I have a method that I am using to remove accents from certain characters. The problem is the massive slew of characters I am expected to work with. I have to, basically, remove accents from all Latin characters that fit within the 26 English Latin characters. (A
through Z
.) Performance is a very large requirement. It has to be lightning fast, as I have to run this on every character within a string, and process many large strings at a time.
Currently, I use a gigantic switch
statement to detect what character it is, and return the appropriate A
through Z
"naked" character, while preserving case.
As of now, my switch
looks something like the following:
switch (input)
{
case 'À': // 0192
case 'Á': // 0193
case 'Â': // 0194
case 'Ã': // 0195
case 'Ä': // 0196
case 'Å': // 0197
case 'Ā': // 0256
case 'Ă': // 0258
case 'Ą': // 0260
return 'A';
case 'Ç': // 0199
case 'Ć': // 0262
case 'Ĉ': // 0264
case 'Ċ': // 0266
case 'Č': // 0268
return 'C';
case 'Ď': // 0270
case 'Đ': // 0272
return 'D';
// Other upper case characters
case 'à': // 0224
case 'á': // 0225
case 'â': // 0226
case 'ã': // 0227
case 'ä': // 0228
case 'å': // 0229
case 'ā': // 0257
case 'ă': // 0259
case 'ą': // 0261
return 'a';
case 'ç': // 0231
case 'ć': // 0263
case 'ĉ': // 0265
case 'ċ': // 0267
case 'č': // 0269
return 'c';
case 'ď': // 0271
case 'đ': // 0273
return 'D';
// Other lower case characters
default:
return input;
}
As you can probably imagine, this method is over 200 lines, and this is the only thing it does.
private char RemoveAccent(char input)
{
switch (input)
{
// You saw all the case statements
}
}
Literally, that is it. My questions come down to the following, and this is more of a question of performance/better ways of handling the situation.
I know I can take a Regex
and do the same thing very easily. It's what I used in the beginning as a shortcut. The problem, is that the regex is phenomenally slow.
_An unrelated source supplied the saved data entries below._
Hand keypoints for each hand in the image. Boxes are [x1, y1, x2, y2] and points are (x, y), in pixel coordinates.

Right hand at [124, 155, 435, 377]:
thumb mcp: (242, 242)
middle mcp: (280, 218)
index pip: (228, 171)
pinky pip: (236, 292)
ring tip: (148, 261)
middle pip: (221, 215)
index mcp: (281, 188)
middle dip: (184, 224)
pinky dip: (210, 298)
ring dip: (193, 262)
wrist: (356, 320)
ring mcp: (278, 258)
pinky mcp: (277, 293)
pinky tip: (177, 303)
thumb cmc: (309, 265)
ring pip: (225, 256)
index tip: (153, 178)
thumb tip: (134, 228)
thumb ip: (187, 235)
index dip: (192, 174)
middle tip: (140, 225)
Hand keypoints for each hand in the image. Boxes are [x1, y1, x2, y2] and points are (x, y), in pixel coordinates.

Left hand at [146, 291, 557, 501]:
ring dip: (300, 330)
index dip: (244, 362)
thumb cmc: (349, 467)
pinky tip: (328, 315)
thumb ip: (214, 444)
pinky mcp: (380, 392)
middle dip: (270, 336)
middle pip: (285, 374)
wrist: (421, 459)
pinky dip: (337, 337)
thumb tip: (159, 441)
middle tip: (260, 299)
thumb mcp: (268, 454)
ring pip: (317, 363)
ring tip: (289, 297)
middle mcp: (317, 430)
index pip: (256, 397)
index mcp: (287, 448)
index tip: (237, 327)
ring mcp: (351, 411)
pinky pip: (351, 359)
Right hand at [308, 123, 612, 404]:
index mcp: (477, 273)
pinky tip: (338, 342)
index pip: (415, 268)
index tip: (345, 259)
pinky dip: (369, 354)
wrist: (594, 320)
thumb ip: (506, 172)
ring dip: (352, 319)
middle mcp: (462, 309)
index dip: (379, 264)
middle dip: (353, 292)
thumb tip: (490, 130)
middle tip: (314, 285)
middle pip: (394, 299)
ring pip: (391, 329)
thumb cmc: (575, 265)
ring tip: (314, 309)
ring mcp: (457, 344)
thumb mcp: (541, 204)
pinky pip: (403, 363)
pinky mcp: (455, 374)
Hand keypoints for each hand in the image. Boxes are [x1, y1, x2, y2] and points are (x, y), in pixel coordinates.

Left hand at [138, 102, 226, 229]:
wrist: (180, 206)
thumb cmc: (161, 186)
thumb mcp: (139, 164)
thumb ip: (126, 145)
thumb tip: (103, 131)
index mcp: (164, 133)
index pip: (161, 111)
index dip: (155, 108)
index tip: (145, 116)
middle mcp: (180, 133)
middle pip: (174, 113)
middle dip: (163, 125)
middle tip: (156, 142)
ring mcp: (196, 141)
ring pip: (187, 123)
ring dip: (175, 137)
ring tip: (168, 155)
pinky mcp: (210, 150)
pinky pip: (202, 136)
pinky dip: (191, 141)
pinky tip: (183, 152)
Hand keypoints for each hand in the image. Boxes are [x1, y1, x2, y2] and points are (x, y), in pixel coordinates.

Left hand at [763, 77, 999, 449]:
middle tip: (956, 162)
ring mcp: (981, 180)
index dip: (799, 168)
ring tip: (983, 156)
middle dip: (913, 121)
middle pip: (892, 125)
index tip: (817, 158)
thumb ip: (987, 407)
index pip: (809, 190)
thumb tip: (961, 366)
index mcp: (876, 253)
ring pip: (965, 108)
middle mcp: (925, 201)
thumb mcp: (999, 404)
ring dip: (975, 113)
Essentially, what I was doing is looping over the 26 alphas, and then using the regex "[ALPHACHARACTER]"
, and replacing it with ALPHACHARACTER
.
This method, however, was horrendous in performance. Over a set of input x
, with data logic y
, it was a whopping 1500ms.
Now, when I exclude this method from the logic, it performed at about 110ms. This is with the same input x
and logic y
, mind you. The only difference is that this method had a body of return input;
.
So, I went to the switch
method, which is very high in performance, and very low in maintainability. (The Calculate Code Metrics
in Visual Studio puts it at a 41 for this method.) This one performed at 120ms with the exact same remaining logic 'y' and input 'x' as the Regex
option. This allows me to exclude all other logic as being the issue.
The only other option I can think of, is to use an if
statement on character ranges to at least make it more maintainable. The question on it is performance.
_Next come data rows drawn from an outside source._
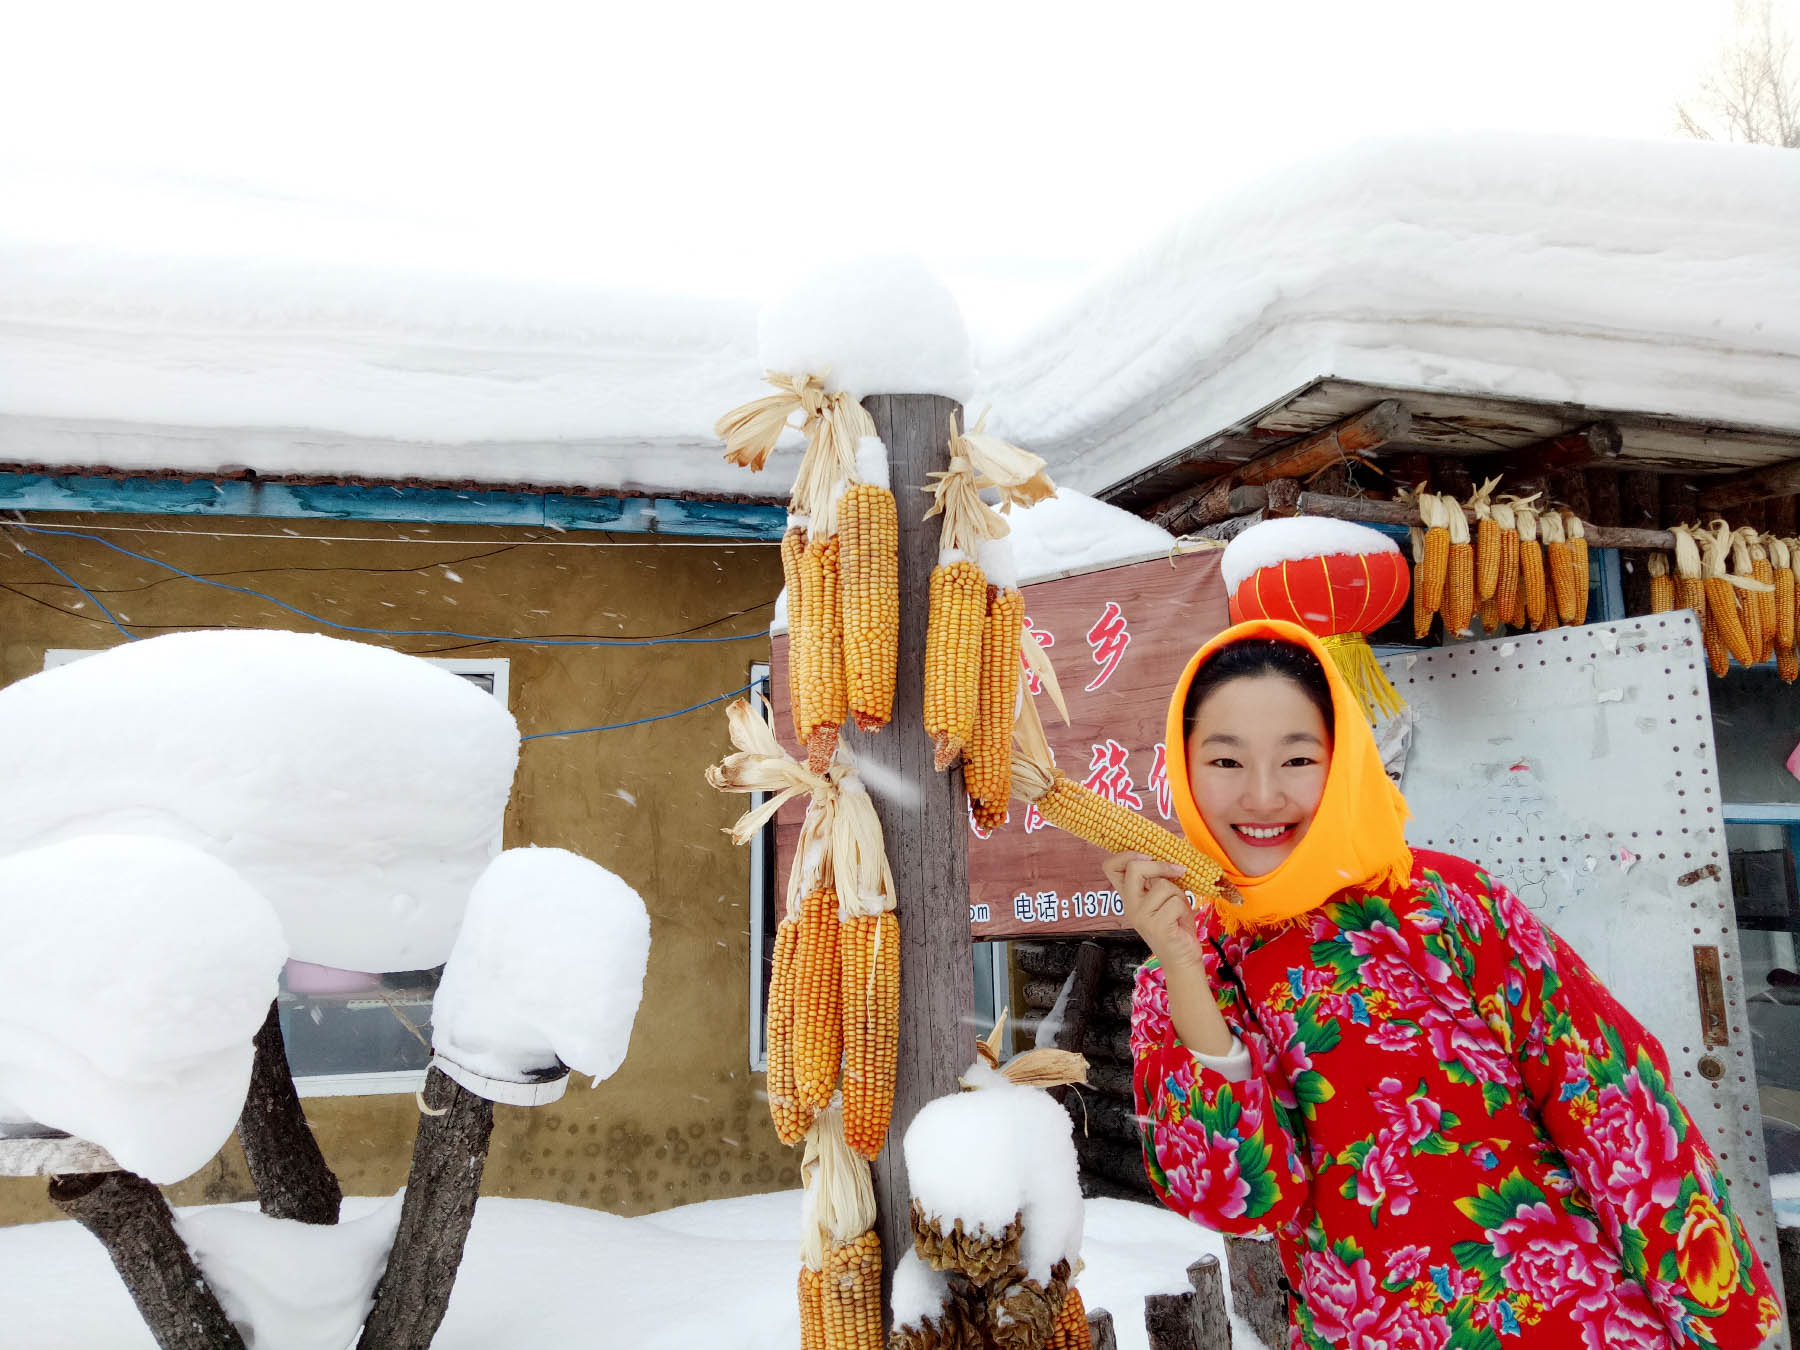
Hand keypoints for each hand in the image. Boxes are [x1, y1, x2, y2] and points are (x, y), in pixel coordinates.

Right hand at [1103, 851, 1201, 970]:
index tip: (1147, 856)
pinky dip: (1185, 909)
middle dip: (1160, 865)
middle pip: (1135, 868)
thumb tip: (1174, 850)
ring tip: (1178, 910)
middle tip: (1177, 871)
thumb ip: (1159, 878)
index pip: (1111, 867)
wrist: (1182, 958)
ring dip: (1179, 895)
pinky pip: (1176, 903)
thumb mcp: (1165, 897)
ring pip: (1163, 886)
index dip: (1126, 855)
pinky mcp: (1156, 926)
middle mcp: (1130, 906)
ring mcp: (1141, 917)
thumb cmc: (1175, 925)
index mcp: (1129, 896)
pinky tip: (1180, 922)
if ((input >= 'À' && input <= 'Å') || (input >= 'Ā' && input <= 'Ą' && input % 2 == 0))
return 'A';
else if ((input == 'Ç') || (input >= 'Ć' && input <= 'Č' && input % 2 == 0))
return 'C';
else if (input >= 'Ď' && input <= 'Đ' && input % 2 == 0)
return 'D';
// Other upper case characters
else if ((input >= 'à' && input <= 'å') || (input >= 'ā' && input <= 'ą' && input % 2 == 1))
return 'A';
else if ((input == 'ç') || (input >= 'ć' && input <= 'č' && input % 2 == 1))
return 'C';
else if (input >= 'ď' && input <= 'đ' && input % 2 == 1)
return 'D';
// Other lower case characters
return input;
Also, this is not all of the inputs. The 200 lines I mentioned earlier doesn't even cover a quarter of the characters I have to support. The thing is, I find the switch
more readable, personally.
My questions are:
- Is there a significantly more readable way, to write this, without significantly losing performance?
- Is my
switch
statement the way to go if I favour performance over maintainability? - Should I stick with it regardless of what metrics Visual Studio might mention if it's more readable/understandable to me, and already has acceptable performance?
- Is there something already in .NET to do what I am that might perform faster?
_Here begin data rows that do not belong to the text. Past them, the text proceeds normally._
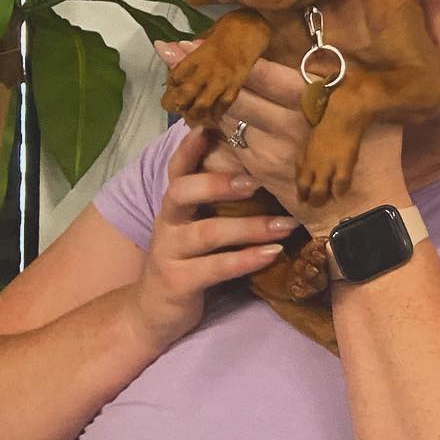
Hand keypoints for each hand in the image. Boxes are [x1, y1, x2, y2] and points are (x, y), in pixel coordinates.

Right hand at [126, 124, 295, 353]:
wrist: (153, 313)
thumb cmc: (191, 260)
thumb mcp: (200, 225)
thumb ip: (221, 199)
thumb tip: (266, 165)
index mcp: (175, 204)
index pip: (178, 168)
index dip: (190, 147)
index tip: (210, 125)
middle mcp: (167, 222)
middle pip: (182, 191)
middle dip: (219, 182)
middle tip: (258, 178)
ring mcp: (169, 253)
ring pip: (207, 232)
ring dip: (250, 227)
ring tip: (286, 224)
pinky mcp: (177, 283)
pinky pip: (214, 269)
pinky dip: (245, 260)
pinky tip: (272, 253)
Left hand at [155, 42, 407, 230]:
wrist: (363, 212)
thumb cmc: (374, 156)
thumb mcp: (370, 112)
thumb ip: (343, 83)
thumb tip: (323, 51)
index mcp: (316, 102)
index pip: (263, 73)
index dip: (229, 56)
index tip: (197, 38)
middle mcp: (287, 124)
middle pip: (234, 92)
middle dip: (200, 71)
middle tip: (167, 50)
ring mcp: (269, 150)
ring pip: (227, 117)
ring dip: (199, 98)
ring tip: (173, 77)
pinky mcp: (260, 171)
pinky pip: (230, 143)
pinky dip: (213, 127)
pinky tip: (195, 113)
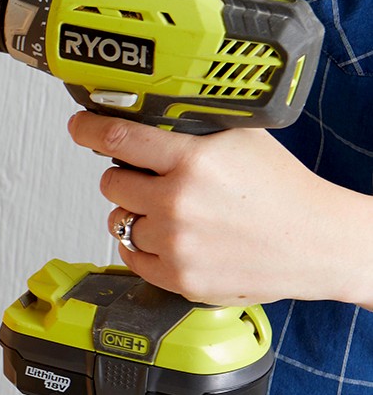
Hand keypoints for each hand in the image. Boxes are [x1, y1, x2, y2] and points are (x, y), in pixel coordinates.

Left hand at [67, 111, 372, 307]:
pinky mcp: (177, 277)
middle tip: (150, 179)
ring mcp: (176, 243)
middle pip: (112, 182)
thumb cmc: (283, 192)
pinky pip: (129, 255)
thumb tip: (147, 117)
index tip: (79, 127)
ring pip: (119, 219)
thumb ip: (192, 129)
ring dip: (136, 213)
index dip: (89, 130)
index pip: (118, 138)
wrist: (315, 243)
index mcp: (193, 161)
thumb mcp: (241, 139)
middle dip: (125, 176)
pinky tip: (169, 237)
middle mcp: (178, 203)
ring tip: (173, 212)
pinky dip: (141, 246)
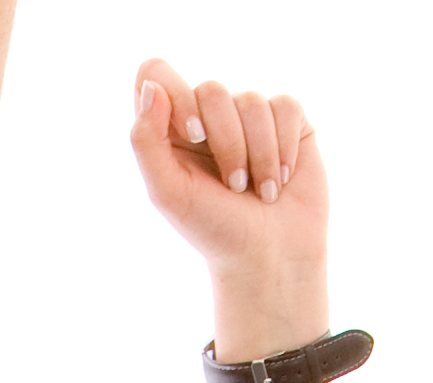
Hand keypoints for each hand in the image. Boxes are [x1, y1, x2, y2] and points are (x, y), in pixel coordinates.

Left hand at [132, 59, 327, 317]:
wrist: (272, 257)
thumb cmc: (216, 231)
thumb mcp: (170, 194)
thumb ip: (146, 143)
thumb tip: (151, 87)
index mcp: (170, 129)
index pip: (156, 75)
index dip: (176, 95)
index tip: (194, 136)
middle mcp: (207, 116)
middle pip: (211, 90)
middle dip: (226, 144)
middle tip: (234, 187)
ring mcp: (247, 115)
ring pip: (252, 101)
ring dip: (259, 156)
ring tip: (262, 193)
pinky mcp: (285, 119)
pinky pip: (285, 106)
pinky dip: (284, 148)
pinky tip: (282, 178)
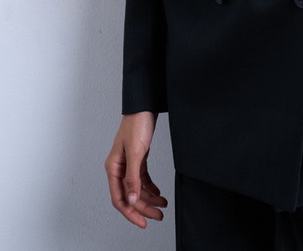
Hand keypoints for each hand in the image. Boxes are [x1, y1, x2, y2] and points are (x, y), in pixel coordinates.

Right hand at [105, 112, 167, 227]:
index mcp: (114, 167)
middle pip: (130, 196)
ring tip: (162, 206)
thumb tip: (131, 199)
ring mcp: (129, 163)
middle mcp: (119, 168)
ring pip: (137, 188)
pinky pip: (143, 178)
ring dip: (149, 199)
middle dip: (143, 208)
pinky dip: (150, 187)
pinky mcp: (138, 158)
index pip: (119, 198)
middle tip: (158, 216)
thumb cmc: (137, 124)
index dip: (130, 213)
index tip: (143, 223)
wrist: (144, 106)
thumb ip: (133, 177)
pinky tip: (158, 193)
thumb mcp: (136, 152)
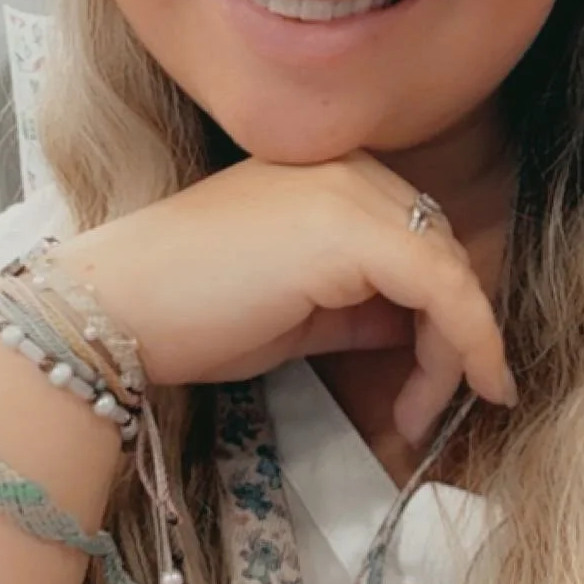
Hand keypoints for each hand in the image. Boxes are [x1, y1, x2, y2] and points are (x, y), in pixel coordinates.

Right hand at [57, 152, 516, 444]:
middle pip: (442, 254)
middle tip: (428, 409)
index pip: (416, 240)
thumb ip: (357, 307)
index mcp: (327, 175)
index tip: (447, 381)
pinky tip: (453, 390)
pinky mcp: (354, 228)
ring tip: (420, 416)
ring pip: (450, 272)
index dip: (443, 314)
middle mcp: (348, 168)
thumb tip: (414, 332)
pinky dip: (467, 342)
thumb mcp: (294, 309)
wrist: (116, 310)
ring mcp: (351, 190)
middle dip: (452, 338)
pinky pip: (445, 288)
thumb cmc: (184, 313)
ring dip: (457, 352)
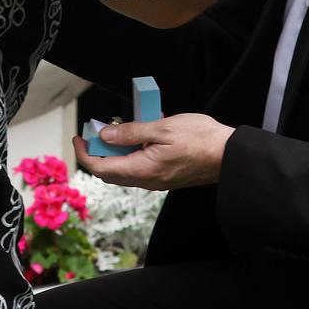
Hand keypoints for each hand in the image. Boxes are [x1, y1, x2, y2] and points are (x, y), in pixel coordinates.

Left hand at [72, 113, 233, 190]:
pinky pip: (140, 166)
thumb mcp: (163, 127)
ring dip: (117, 150)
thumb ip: (132, 131)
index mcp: (143, 169)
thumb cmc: (200, 139)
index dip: (86, 153)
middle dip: (99, 151)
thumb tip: (105, 135)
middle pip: (111, 171)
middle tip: (97, 129)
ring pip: (125, 169)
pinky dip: (133, 151)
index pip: (102, 168)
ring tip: (120, 127)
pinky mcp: (166, 176)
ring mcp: (157, 180)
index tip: (80, 136)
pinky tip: (143, 133)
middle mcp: (148, 180)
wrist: (227, 155)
The only reason I ask these things, is that I feel like I'm doing something wrong, like I'm missing something in the way I approach this.
Personally, I think that since I find it readable, and it's already fast enough, there's no point to change it. The only problem is that I still have a lot of options to add to it, so it will only grow in size. The management of it could get a bit out of hand.